阿洛神色終于嚴肅了一些:“希爾維的出身其實算不上顯赫,家族傳承歷史也不悠久。她走到今天幾乎全靠自己的努力,所以她能夠理解許多出身平平的法師是什么感受。
“她不滿大家族和學府把持魔法知識,相信魔法明明可以為更多人所用,給更多人帶來好處。這點我也同意。”
迦涅點了點頭:“我知道。”
“她的想法我多少可以理解,只有徹底摧毀現在的秩序,才能真正帶來變革……我有時也會這么想,”阿洛沉默了片刻,“但她為了達成目標愿意造成的巨大犧牲,我接受不了。
“但仔細想想,她接觸的漂流物和異界之門估計不比我少,她身上的傳承或許已經有了異變,巨人的殘魂讓她變得更加沖動粗暴。誰知道呢?”
他仰頭啞聲笑了笑:“也可能只是我見識得還不夠多,還沒有她那么絕望。”
在車廂里的氣氛徹底沉悶下去之前,迦涅清聲應道:“幽隱教會和賢者塔都會訊問她,到弄清楚真相可能還需要一段時間。”
現在能夠肯定的是,希爾維與她、與奧西尼家都沒有直接的恩怨,如果要追究責任或是怨恨,她最后還是要回到艾澤身上。

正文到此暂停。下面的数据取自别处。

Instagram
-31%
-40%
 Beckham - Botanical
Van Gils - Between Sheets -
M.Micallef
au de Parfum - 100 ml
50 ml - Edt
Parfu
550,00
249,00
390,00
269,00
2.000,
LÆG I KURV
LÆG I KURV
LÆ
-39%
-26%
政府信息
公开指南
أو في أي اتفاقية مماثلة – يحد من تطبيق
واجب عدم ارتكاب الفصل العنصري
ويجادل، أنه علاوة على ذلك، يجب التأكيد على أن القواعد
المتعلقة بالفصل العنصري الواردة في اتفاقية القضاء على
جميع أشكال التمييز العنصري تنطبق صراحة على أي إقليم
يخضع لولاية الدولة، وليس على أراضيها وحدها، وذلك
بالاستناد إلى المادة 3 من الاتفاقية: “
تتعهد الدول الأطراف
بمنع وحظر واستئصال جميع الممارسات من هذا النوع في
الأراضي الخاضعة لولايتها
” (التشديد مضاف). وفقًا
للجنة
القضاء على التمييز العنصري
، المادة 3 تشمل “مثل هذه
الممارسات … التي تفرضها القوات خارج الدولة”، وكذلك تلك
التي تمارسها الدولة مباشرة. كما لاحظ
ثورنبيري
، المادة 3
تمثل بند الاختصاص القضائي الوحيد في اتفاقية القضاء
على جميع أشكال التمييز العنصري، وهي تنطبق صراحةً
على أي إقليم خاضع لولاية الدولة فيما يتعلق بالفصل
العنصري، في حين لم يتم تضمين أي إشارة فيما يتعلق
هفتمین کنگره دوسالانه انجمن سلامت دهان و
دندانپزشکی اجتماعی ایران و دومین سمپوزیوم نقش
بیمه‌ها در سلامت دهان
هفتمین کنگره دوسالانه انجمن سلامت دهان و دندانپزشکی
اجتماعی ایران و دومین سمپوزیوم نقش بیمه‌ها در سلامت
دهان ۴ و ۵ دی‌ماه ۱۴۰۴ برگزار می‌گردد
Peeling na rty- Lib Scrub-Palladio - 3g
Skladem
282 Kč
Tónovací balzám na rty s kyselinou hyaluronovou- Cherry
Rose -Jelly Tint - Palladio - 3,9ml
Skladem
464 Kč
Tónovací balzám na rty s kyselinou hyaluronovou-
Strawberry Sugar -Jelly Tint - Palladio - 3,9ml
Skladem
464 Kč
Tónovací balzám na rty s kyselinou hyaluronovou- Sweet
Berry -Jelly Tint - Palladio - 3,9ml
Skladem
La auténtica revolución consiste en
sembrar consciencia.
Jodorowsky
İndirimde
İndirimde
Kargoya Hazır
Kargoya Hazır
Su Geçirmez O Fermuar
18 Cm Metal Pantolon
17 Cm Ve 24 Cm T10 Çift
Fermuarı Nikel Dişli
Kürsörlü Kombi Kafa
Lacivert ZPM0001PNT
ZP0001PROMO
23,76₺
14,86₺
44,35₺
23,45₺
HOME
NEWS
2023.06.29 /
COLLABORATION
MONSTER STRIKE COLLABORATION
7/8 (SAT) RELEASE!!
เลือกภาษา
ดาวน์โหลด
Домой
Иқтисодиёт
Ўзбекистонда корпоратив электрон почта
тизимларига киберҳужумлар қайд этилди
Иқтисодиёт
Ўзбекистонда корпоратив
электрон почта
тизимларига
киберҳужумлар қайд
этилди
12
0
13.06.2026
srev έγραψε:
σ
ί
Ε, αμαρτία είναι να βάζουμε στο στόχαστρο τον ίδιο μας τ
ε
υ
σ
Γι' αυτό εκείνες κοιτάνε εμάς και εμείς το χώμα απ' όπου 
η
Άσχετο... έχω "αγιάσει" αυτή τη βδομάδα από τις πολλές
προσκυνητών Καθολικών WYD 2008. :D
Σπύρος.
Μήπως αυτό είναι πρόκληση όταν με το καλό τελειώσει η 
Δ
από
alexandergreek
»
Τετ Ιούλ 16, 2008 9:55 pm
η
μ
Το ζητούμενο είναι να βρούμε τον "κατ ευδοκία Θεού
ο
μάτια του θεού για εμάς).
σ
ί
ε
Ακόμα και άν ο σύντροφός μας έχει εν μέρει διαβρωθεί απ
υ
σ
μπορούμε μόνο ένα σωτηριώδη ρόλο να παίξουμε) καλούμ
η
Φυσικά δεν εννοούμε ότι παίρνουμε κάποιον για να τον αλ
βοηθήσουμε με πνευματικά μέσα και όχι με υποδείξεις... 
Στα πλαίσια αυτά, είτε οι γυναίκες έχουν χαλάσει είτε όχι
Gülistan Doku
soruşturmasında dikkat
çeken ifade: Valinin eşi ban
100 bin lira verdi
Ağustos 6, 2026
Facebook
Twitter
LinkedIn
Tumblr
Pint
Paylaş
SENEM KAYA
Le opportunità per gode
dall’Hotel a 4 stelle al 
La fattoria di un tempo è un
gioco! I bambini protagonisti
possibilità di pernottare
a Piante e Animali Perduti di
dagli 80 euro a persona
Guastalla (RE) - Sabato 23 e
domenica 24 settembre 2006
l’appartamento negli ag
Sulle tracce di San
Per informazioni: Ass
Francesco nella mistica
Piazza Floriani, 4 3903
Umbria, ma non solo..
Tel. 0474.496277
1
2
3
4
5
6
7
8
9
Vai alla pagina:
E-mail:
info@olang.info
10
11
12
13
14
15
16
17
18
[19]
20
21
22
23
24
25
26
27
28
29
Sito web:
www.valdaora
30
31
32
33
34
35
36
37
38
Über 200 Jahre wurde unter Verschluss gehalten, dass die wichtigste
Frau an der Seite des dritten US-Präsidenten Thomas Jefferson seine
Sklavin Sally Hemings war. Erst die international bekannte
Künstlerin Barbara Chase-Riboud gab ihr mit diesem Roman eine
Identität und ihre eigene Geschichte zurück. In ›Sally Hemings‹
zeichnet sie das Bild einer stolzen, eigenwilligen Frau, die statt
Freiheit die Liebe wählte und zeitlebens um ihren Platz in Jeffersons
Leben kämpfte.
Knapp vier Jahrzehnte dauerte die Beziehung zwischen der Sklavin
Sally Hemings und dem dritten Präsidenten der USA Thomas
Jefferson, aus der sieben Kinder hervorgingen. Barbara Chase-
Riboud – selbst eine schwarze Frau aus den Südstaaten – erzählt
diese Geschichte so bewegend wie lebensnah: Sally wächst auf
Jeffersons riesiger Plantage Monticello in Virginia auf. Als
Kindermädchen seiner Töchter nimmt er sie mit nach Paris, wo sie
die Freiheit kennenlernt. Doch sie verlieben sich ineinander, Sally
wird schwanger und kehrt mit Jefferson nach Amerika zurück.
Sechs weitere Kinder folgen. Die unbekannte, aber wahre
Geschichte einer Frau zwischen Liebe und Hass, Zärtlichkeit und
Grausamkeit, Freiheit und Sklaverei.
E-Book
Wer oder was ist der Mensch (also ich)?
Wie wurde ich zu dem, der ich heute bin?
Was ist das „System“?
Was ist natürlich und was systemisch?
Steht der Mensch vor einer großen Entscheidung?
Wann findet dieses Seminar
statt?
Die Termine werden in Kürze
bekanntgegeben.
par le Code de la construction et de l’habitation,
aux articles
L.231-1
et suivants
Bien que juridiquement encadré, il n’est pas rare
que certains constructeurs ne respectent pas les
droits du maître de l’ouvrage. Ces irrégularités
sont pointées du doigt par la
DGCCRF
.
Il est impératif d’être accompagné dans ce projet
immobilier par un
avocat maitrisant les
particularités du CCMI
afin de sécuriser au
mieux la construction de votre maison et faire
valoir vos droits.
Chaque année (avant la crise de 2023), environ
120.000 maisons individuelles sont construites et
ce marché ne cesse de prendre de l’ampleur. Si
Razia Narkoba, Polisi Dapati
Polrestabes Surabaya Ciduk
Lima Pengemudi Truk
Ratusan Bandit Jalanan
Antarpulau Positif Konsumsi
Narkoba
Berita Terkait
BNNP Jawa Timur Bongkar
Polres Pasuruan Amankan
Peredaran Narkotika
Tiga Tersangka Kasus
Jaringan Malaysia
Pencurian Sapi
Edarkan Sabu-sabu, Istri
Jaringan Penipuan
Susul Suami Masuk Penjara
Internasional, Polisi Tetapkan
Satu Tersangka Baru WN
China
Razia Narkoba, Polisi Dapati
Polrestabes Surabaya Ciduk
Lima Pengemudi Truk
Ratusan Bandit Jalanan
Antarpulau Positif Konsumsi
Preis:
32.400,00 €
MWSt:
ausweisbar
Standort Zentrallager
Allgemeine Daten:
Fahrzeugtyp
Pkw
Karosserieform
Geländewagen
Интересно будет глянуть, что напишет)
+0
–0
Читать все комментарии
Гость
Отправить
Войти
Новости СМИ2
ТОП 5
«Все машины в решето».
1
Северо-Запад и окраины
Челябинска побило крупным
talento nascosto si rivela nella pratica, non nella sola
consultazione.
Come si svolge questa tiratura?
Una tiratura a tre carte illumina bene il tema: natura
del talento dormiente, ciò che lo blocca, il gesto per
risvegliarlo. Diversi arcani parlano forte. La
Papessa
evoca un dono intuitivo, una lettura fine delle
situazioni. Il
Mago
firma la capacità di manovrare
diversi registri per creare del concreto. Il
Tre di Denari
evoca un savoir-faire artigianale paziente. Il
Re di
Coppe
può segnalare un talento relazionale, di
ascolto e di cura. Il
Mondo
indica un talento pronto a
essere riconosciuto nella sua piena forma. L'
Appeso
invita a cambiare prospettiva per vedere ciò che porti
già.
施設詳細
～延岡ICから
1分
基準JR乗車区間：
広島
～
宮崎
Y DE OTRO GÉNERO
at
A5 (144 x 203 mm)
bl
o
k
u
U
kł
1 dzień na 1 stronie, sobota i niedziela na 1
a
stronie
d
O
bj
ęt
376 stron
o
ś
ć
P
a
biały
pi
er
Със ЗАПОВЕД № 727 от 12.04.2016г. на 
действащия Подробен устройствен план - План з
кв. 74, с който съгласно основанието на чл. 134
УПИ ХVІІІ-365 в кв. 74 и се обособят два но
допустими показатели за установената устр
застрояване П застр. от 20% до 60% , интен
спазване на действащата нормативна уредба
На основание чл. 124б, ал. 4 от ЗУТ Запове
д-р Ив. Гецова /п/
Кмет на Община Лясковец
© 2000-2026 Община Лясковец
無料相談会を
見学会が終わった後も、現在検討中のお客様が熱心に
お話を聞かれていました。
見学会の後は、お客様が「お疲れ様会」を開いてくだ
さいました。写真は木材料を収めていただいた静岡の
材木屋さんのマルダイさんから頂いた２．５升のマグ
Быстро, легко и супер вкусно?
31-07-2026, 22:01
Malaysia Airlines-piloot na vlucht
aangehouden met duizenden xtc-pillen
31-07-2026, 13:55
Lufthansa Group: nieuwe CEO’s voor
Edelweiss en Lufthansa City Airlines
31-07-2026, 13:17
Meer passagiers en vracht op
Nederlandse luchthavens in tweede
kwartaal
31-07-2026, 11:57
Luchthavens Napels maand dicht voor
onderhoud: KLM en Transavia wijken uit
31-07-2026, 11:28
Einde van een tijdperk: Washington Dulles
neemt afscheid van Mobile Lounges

而希爾維于她,更像是需要清理掉的最后一個線頭。
但對阿洛來說,希爾維有更多意義。
“你難過嗎?”迦涅輕聲問。
阿洛側首看著夏夜景物倒退,側顏染上窗外有些陰郁的冷藍。半晌他才說:“說不上,就是有一些失望,可能還有一點茫然。”
希爾維缺陣之后,革新派內部、還有千塔城的局勢都必然發生改變。
迦涅主動靠過去,將腦袋擱到阿洛肩頭:“總之,謎團解決,那位女士給我的任務也算是完成了。至少,今晚我們可以慶祝一下。”
“你在邀請我今晚在你家過夜,我可以這么理解嗎?”阿洛臉上終于恢復了一些笑意。
“除非你不樂意?”
“樂意之至。”
馬車沿著林蔭坡道向上,一路駛入宅邸墻后。下車的時候阿洛忽然回頭:“順便一問,賈斯珀已經回流巖城了吧?”
“嗯,怎么?”
“太好了。”阿洛怪聲怪氣地感嘆。
“他是我的哥哥,你們總免不了要經常見面的。除非你這輩子都不打算再去流巖城。”
“我知道,只是說笑,”阿洛輕巧地從車門口一躍落地,轉過身,哂然自嘲,“只不過,流巖城真的還歡迎我嗎?”
迦涅想了想,誠實地回答:“或許不。”
阿洛抬起半邊眉毛,但還是作勢扶她走下高高的馬車。